Professing * Reflecting

Friday, July 27, 2007

Poetry Friday, Milton

They ferry over this Lethean sound
Both to and fro, their sorrow to augment,
And wish and struggle, as they pass, to reach
The tempting stream, with one small drop to lose
In sweet forgetfulness all pain and woe,
All in one moment, and so near the brink;
But Fate withstands, and to oppose th’attempt
Medusa with Gorgonian terror guards
The Ford, and of itself the water flies
All taste of living wight, as once it fled
The lip of Tantalus. (Paradise Lost 2.604–14)

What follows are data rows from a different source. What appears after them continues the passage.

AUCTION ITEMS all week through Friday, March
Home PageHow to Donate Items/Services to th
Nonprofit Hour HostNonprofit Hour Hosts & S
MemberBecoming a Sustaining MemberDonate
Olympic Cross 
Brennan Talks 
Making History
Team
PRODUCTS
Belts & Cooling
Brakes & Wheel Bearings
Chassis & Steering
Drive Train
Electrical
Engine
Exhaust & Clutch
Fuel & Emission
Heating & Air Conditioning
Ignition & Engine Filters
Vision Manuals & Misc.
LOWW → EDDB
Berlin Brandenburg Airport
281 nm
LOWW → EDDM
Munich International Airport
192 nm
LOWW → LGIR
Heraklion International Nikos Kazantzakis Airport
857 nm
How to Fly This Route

While doing some research this week, I stumbled across James Dougal Fleming's "Meanwhile, Medusa in Paradise Lost," a nifty little article about Medusa's cameo appearance in everyone's favorite seventeenth-century epic poem. What the hell is Medusa doing in Milton's Hell, especially as it's occupied at this point only by the fallen angels? Is she one of Milton's many many many mythological allusions? Clearly not. She's present, guarding the River Lethe from the fallen angels as each and every one tries to drink from it. For Fleming, Medusa ultimately represents semiotic instability within the poem. She is a sign that cannot be, but nevertheless is, shown. She is a "metanarrative sign" that works to interrupt narrative: "Medusa, placed in the story, severs story, like a hole in the road." Wicked cool, huh?